Los hijos deben a sus padres respeto, gratitud, justa obediencia y ayuda. El respeto filial favorece la armonía de toda la vida familiar.

 Los padres son los primeros responsables de la educación de sus hijos en la fe, en la oración y en todas las virtudes. Tienen el deber de atender, en la medida de lo posible, las necesidades materiales y espirituales de sus hijos.

 Los padres deben respetar y favorecer la vocación de sus hijos. Han de recordar y enseñar que la vocación primera del cristiano es la de seguir a Jesús.

 La autoridad pública está obligada a respetar los derechos fundamentales de la persona humana y las condiciones del ejercicio de su libertad.

 El deber de los ciudadanos es cooperar con las autoridades civiles en la construcción de la sociedad en un espíritu de verdad, justicia, solidaridad y libertad.”

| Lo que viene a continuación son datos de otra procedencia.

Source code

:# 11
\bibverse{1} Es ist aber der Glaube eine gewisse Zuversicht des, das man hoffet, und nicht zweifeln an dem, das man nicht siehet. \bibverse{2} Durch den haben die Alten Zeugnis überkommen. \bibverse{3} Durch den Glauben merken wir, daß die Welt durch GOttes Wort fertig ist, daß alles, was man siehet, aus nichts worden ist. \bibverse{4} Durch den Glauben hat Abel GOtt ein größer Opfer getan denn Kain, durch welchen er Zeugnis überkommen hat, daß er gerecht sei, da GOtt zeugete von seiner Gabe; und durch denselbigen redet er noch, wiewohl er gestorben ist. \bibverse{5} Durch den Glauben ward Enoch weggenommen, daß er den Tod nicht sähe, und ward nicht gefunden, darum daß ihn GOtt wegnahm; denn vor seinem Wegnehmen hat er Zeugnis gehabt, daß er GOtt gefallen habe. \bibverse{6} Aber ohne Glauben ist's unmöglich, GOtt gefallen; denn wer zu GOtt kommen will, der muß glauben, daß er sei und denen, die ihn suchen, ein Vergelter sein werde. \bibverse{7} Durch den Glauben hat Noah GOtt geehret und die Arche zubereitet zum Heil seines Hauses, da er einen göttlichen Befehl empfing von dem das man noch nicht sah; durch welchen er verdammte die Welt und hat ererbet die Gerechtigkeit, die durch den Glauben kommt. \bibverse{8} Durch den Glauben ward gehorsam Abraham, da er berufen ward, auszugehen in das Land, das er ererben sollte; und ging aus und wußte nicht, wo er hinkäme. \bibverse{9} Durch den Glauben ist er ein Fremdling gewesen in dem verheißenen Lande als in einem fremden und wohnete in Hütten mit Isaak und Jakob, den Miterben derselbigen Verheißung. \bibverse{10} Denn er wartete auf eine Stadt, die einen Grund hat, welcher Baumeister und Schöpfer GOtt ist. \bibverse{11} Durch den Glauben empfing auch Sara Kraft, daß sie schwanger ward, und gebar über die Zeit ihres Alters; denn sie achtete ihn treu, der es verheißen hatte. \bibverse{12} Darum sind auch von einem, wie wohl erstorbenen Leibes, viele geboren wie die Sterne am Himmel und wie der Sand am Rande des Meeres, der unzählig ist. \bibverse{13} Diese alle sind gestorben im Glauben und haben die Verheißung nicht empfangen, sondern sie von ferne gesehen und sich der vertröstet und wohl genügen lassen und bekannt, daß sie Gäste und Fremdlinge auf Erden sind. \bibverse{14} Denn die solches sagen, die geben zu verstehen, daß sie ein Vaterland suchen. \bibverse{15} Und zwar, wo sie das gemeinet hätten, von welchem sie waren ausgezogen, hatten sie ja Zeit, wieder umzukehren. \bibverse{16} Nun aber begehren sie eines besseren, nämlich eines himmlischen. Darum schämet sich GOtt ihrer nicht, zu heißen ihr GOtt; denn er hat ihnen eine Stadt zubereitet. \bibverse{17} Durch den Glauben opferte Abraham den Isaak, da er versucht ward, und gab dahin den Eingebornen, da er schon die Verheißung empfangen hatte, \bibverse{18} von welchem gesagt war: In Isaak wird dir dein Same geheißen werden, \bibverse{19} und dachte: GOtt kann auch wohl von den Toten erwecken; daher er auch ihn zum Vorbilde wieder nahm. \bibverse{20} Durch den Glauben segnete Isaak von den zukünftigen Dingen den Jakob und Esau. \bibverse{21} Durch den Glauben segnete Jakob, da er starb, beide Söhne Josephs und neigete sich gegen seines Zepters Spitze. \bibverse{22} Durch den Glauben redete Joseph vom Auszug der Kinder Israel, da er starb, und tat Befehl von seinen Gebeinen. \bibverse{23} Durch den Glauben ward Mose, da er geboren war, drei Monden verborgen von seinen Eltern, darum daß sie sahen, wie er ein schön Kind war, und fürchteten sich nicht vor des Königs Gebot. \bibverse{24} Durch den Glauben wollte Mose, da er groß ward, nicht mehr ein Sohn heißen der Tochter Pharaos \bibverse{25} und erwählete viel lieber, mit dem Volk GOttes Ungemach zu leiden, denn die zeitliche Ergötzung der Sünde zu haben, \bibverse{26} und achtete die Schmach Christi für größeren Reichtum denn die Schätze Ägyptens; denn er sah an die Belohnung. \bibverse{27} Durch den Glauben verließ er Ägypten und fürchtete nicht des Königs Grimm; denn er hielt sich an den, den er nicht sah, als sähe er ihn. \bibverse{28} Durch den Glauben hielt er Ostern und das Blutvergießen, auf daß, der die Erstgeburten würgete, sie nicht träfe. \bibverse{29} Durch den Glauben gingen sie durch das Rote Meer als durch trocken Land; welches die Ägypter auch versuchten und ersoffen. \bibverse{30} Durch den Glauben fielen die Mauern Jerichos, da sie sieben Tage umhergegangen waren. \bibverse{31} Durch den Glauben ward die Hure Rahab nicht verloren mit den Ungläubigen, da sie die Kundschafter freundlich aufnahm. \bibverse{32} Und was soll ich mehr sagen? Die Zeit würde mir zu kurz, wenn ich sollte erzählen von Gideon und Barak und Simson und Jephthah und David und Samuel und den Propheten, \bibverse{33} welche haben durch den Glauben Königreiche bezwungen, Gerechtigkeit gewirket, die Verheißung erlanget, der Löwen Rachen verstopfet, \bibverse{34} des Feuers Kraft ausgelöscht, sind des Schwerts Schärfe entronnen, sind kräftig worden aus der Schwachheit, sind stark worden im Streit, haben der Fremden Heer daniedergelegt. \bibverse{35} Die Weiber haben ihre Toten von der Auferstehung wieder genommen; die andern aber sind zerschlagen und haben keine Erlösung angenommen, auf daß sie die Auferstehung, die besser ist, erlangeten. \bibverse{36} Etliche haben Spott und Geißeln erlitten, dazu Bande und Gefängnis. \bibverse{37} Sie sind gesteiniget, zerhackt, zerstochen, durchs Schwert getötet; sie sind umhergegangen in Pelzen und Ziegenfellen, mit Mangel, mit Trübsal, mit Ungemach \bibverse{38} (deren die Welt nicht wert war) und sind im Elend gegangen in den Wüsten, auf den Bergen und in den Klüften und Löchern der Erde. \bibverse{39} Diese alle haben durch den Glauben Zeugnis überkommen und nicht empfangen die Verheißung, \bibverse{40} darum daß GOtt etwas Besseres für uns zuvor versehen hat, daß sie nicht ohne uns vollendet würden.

El ciudadano está obligado en conciencia a no seguir las prescripciones de las autoridades civiles cuando son contrarias a las exigencias del orden moral. “Hay que obedecer a Dios antes que a los hombres” (Hch 5, 29).

Toda sociedad refiere sus juicios y su conducta a una visión del hombre y de su destino. Si se prescinde de la luz del Evangelio sobre Dios y sobre el hombre, las sociedades se hacen fácilmente «totalitarias». 

TERCER MANDAMIENTO
SANTIFICAR LAS FIESTAS.


«Recuerda el día del sábado para santificarlo. Seis días trabajarás y harás todos tus trabajos, pero el día séptimo es día de descanso para el Señor, tu Dios. No harás ningún trabajo» (Ex 20, 8-10; cf Dt 5, 12-15).
«El sábado ha sido instituido para el hombre y no el hombre para el sábado. De suerte que el Hijo del hombre también es Señor del sábado» (Mc 2, 27-28). 

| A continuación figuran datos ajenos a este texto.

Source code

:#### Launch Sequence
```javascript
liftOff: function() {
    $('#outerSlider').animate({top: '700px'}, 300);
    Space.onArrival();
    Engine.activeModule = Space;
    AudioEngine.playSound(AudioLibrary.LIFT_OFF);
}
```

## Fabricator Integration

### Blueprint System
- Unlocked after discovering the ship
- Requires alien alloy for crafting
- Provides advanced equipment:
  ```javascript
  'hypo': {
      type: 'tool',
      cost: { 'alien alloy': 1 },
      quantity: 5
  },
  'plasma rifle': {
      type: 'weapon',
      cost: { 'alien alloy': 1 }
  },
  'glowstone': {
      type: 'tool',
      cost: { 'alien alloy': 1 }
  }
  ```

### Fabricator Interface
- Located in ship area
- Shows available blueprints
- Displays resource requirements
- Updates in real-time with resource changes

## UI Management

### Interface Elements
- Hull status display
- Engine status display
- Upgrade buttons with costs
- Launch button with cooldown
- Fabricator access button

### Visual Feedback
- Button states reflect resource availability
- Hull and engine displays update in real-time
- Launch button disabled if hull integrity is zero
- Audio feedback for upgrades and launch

Guardarás el día del sábado para santificarlo” (Dt 5, 12). “El día séptimo será día de descanso completo, consagrado al Señor” (Ex 31, 15).
2190. El sábado, que representaba la coronación de la primera creación, es sustituido por el domingo que recuerda la nueva creación, inaugurada por la resurrección de Cristo.

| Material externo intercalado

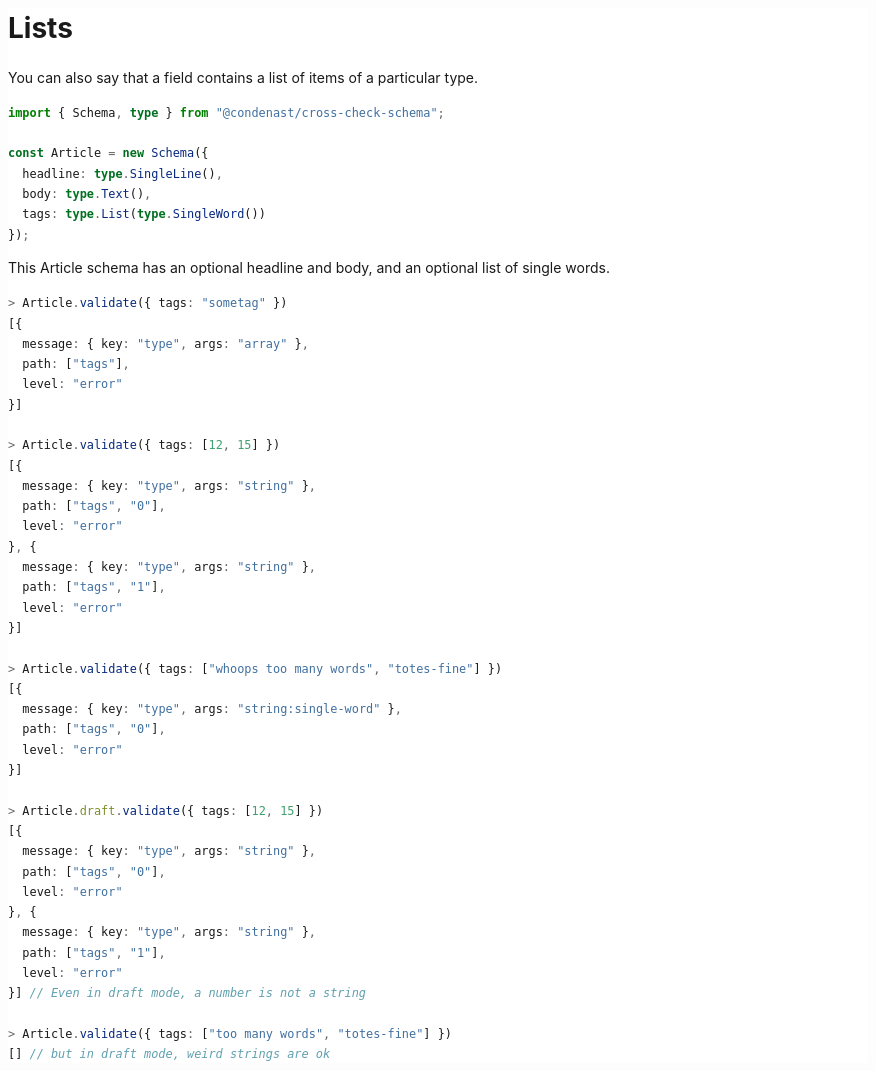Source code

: # Lists

You can also say that a field contains a list of items of a particular type.

```ts
import { Schema, type } from "@condenast/cross-check-schema";

const Article = new Schema({
  headline: type.SingleLine(),
  body: type.Text(),
  tags: type.List(type.SingleWord())
});
```

This Article schema has an optional headline and body, and an optional list of single words.

```ts
> Article.validate({ tags: "sometag" })
[{
  message: { key: "type", args: "array" },
  path: ["tags"],
  level: "error"
}]

> Article.validate({ tags: [12, 15] })
[{
  message: { key: "type", args: "string" },
  path: ["tags", "0"],
  level: "error"
}, {
  message: { key: "type", args: "string" },
  path: ["tags", "1"],
  level: "error"
}]

> Article.validate({ tags: ["whoops too many words", "totes-fine"] })
[{
  message: { key: "type", args: "string:single-word" },
  path: ["tags", "0"],
  level: "error"
}]

> Article.draft.validate({ tags: [12, 15] })
[{
  message: { key: "type", args: "string" },
  path: ["tags", "0"],
  level: "error"
}, {
  message: { key: "type", args: "string" },
  path: ["tags", "1"],
  level: "error"
}] // Even in draft mode, a number is not a string

> Article.validate({ tags: ["too many words", "totes-fine"] })
[] // but in draft mode, weird strings are ok
```


[cross-check-core-readme]: https://github.com/cross-check/core/blob/master/README.md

La Iglesia celebra el día de la Resurrección de Cristo el octavo día, que es llamado con toda razón día del Señor, o domingo (cf SC 106.

“El domingo ha de observarse en toda la Iglesia como fiesta primordial de precepto” (CIC 1246, § 1). “El domingo y las demás fiestas de precepto, los fieles tienen obligación de participar en la misa(CIC can. 1247).

 “El domingo y las demás fiestas de precepto [...] los fieles se abstendrán de aquellos trabajos y actividades que impidan dar culto a Dios, gozar de la alegría propia del día del Señor o disfrutar del debido descanso de la mente y del cuerpo“ (CIC can. 1247).

 La institución del domingo contribuye a que todos disfruten de un “reposo y ocio suficientes para cultivar la vida familiar, cultural, social y religiosa” (GS 67, 3).

 Todo cristiano debe evitar imponer, sin necesidad, a otro impedimentos para guardar el día del Señor.